| What to do |
Find the number of lines containing the string "none" in the data. Answer with the number by itself.

──────── Stored data

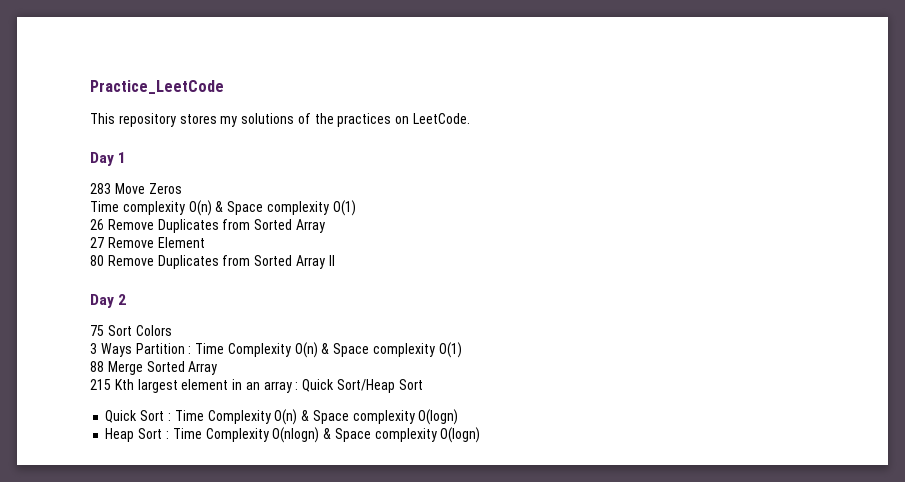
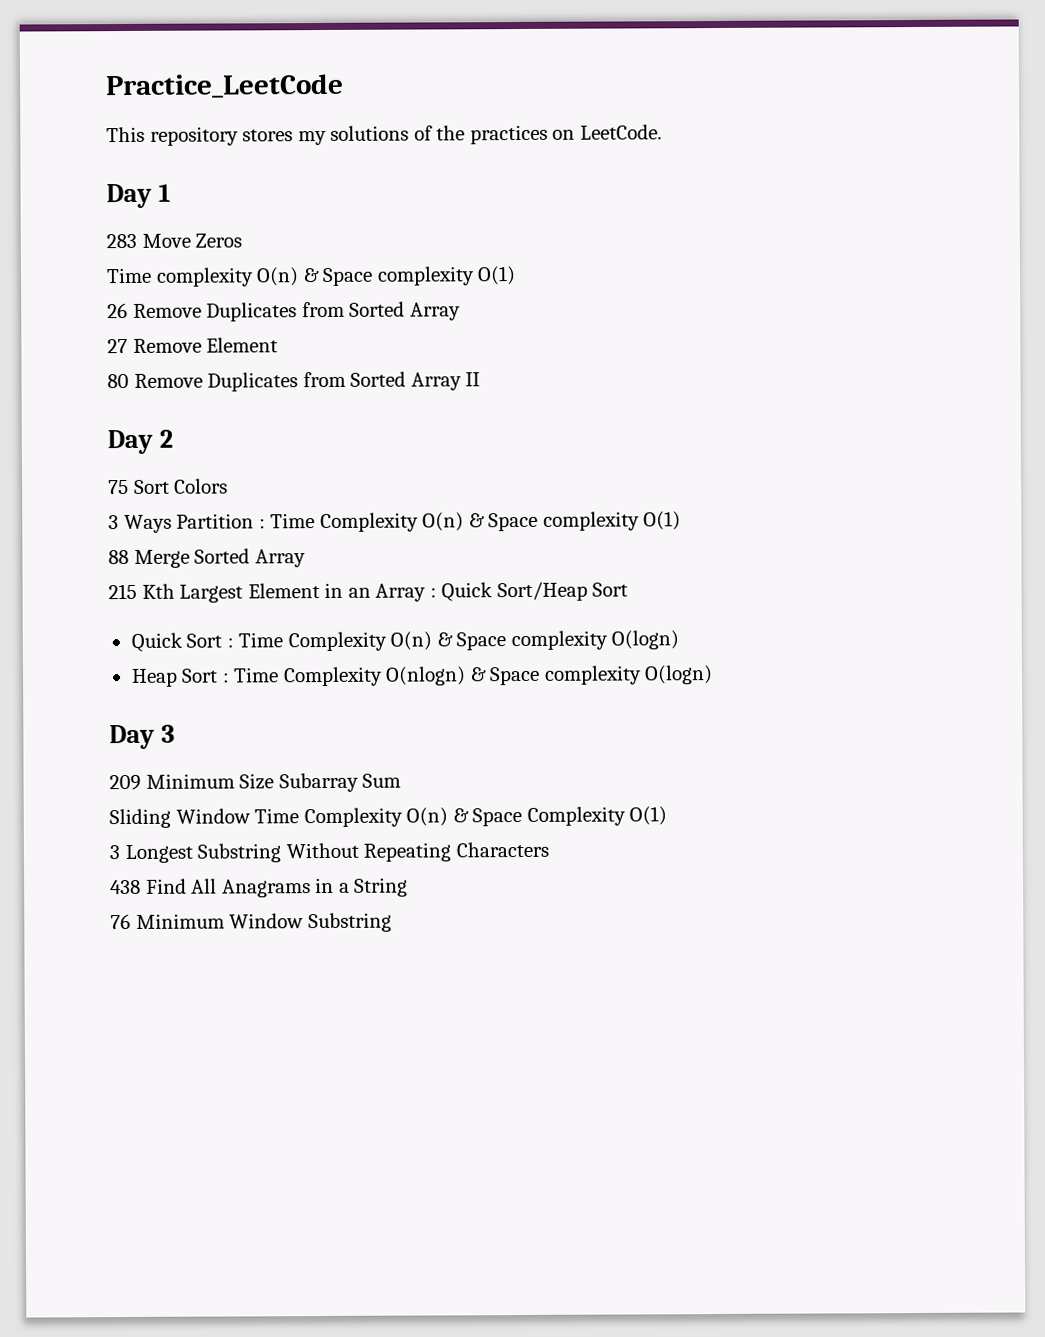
[137,379,229,393] largest element -> [179,583,320,603] Largest Element
[263,381,292,393] array -> [375,583,427,602] Array
(481, 435) none -> [109,724,175,750] [109,772,402,793] [109,806,668,829] [109,841,549,864] [110,877,409,898] [110,912,392,933] // Day 3 // 209 Minimum Size Subarray Sum // Sliding Window Time Complexity O(n) & Space Complexity O(1) // 3 Longest Substring Without Repeating Characters // 438 Find All Anagrams in a String // 76 Minimum Window Substring

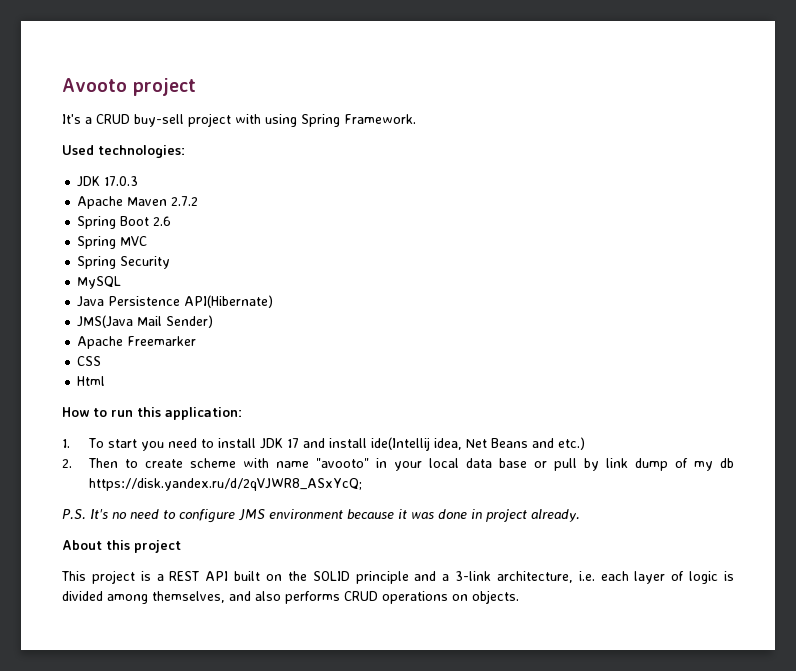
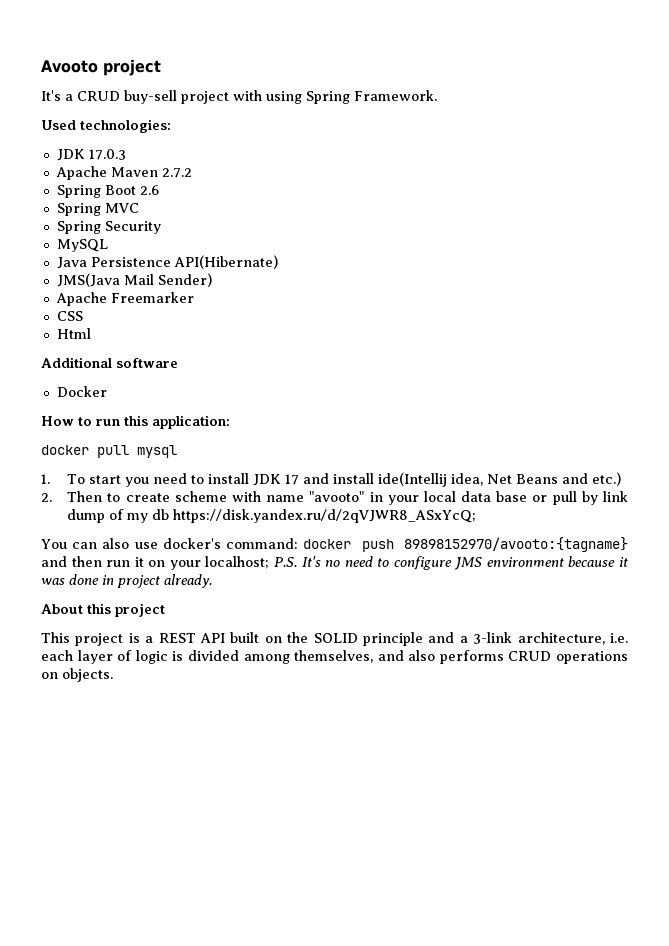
(106, 381) none -> [41,357,178,368] [56,386,107,397] // Additional software // Docker
(242, 413) none -> [41,445,177,458] // docker pull mysql
(363, 484) none -> [41,537,628,552] [41,556,270,570] You can also use docker's command: docker push 89898152970/avooto:{tagname} and then run it on your localhost;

────────────────

| Reply |
4